» Given text:
- - -

EX-99.2 3 exhibit99-2.htm COMPENSATION AND CORPORATE GOVERNANCE COMMITTEE CHARTER Silvermex Resources Inc.: Exhibit 99.2 - Filed by newsfilecorp.com

SILVERMEX RESOURCES INC.
(the “Corporation”)

Compensation and Corporate Governance Committee Charter

(Adopted by the Board of Directors on March 21, 2011)

Objectives

The Compensation and Corporate Governance Committee will assist the Board of Directors in fulfilling its oversight responsibilities for:

1.

executive compensation (including philosophy and programs),

   
2.

management development and succession planning,

   
3.

board compensation,

   
4.

broadly applicable compensation and benefit programs,

   
5.

corporate governance principles,

   
6.

performance reviews of the board, committees and directors,

   
7.

nominations to the board of directors, and

   
8.

structure and composition of board committees.

Membership

The Board of Directors shall appoint annually from among its members a Compensation and Corporate Governance Committee to hold office for the ensuing year or until their successors are elected or appointed. The Compensation and Corporate Governance Committee shall be composed of at least three directors, and not more than four directors, the majority of whom shall be “independent” (as such term is defined in National Instrument 52-110 – Audit Committees).

- - -

» Supplied material:
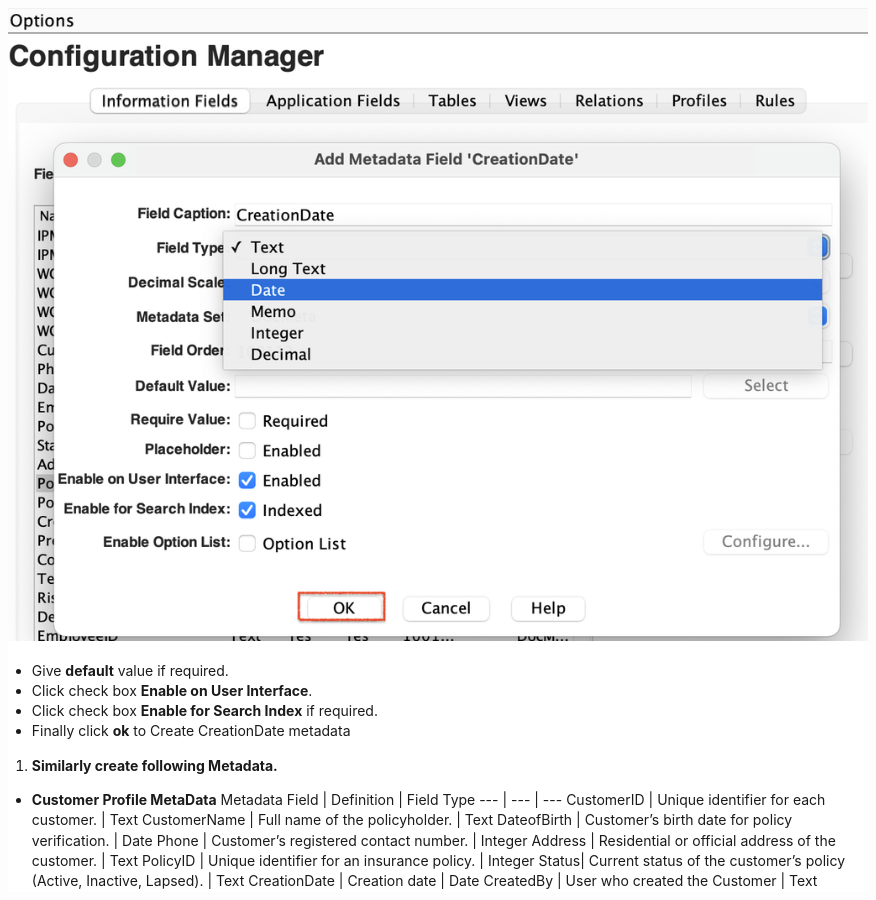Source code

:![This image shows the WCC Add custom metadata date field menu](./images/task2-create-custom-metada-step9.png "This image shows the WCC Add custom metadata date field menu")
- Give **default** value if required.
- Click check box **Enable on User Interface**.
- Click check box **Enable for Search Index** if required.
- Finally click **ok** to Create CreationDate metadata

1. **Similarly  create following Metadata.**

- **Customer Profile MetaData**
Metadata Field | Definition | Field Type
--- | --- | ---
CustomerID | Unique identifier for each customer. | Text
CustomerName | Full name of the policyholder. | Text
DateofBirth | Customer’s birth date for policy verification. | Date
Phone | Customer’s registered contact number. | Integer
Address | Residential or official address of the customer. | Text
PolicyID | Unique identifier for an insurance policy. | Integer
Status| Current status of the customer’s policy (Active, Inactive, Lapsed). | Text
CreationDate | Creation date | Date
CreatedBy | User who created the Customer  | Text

- - -

» What to do:
A - According to the committee charter, on what date did the Board of Directors adopt it?
B - State whether each statement agrees with the committee charter, and quote the words that decide it. (i) The committee must have at least three directors. (ii) Every member of the committee must be independent. (iii) The Board appoints the committee once every two years.
C - Carry the committee charter forward from the end of its membership paragraph.

» Expected outputs:
A - March 21, 2011.

B -
(i) Yes: "shall be composed of at least three directors, and not more than four directors"
(ii) No: "the majority of whom shall be “independent”"
(iii) No: "The Board of Directors shall appoint annually from among its members"

C -
The Board of Directors may from time to time designate one of the members of the Compensation and Corporate Governance Committee to be the Compensation and Corporate Governance Committee Chair and, unless otherwise determined by the Board of Directors, the Secretary of the Corporation shall be the Secretary of the Compensation and Corporate Governance Committee.

Meetings and Participation

The Compensation and Corporate Governance Committee shall meet from time to time as circumstances dictate, but no less than twice annually. The Chair or any two members of the Compensation and Corporate Governance Committee may call a meeting of the Compensation and Corporate Governance Committee. Meeting agendas will be prepared and provided in advance to members, along with appropriate briefing materials. The agenda will be set by the Compensation and Corporate Governance Committee Chair.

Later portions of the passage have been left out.